Gonzalo ejercía su limosneo de forma decorosa, con ropa modesta pero limpia de la que le daban en el ropero parroquial y con humilde recato de pobre hermano venido a menos.

La misa de las ocho era su especialidad. Se requería la máxima solemnidad, porque no sólo iban las de la adoración nocturna, ocho o nueve señoras capitaneadas por Don Raúl, el presidente de la sección, un señor muy bajito y con un pronto arrebatado nada despreciable que opinaba mal de casi todo, sino también otras cuantas feligresas de por libre de esas que no comulgan con ruedas de molino, como quien dice, más el grupo de sonrientes catequistas y algún que otro despistado que cayera por allí los días pares.

Con la colecta de la tarde le daba a de la Peña para financiarse un bocadillo vespertino con un par de chatos y darse por cenado y bebido hasta el día siguiente.

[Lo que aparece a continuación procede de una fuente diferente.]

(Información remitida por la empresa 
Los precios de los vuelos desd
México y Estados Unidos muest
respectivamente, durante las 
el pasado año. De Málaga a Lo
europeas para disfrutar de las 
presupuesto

Gonzalo, dijo un día Doña Rosario, te hemos echado de menos. ¿Te ha pasado algo? Es que con el relente del otro día me dio un ataque de lumbago y me he pasado tres días doblado como una escarpia, doña Rosario. Menos mal que Dios aprieta pero no ahoga. Nos pusimos en lo peor, que te hubieras ido al otro barrio sin que Don miguel te diera el viático. No se preocupe, doña Rosario, que todavía me queda cuerda para tres cuartos de hora. Es que para nosotras eres muy importante, Gonzalo, que te conocemos desde hace más de diez años y no has dado una queja ni nadie tiene nada que decir en tu contra. Que eres casi como un hijo, como una parte, y no de las menores, de esta comunidad.

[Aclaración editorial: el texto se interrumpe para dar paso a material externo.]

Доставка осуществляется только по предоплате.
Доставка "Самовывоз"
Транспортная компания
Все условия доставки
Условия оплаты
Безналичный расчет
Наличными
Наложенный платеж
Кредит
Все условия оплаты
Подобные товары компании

Quien lo iba a decir, pensaba de la Peña para sus adentros. Si lo supiera mi madre que en paz descanse se quedaba pasmada, que un destripaterrones que salió del pueblo sin oficio ni beneficio, fuera en Madrid ahora tan importante que no se pueden pasar tres días sin mi presencia. Que más que un pobre de solemnidad soy la piedra angular sobre a que se construyó el templo, aunque sea tan pastiche.

Lo dicho, un santo sin peana, de carne y hueso, verdadero sacramento del clamor de los pobres que sigue prendiendo la llama de la justicia que queda por hacer (y nadie hace) en los corazones de los cada vez menos feligreses.

Y el día menos pensado, acaba confesando sus pecadillos, que la carne es débil.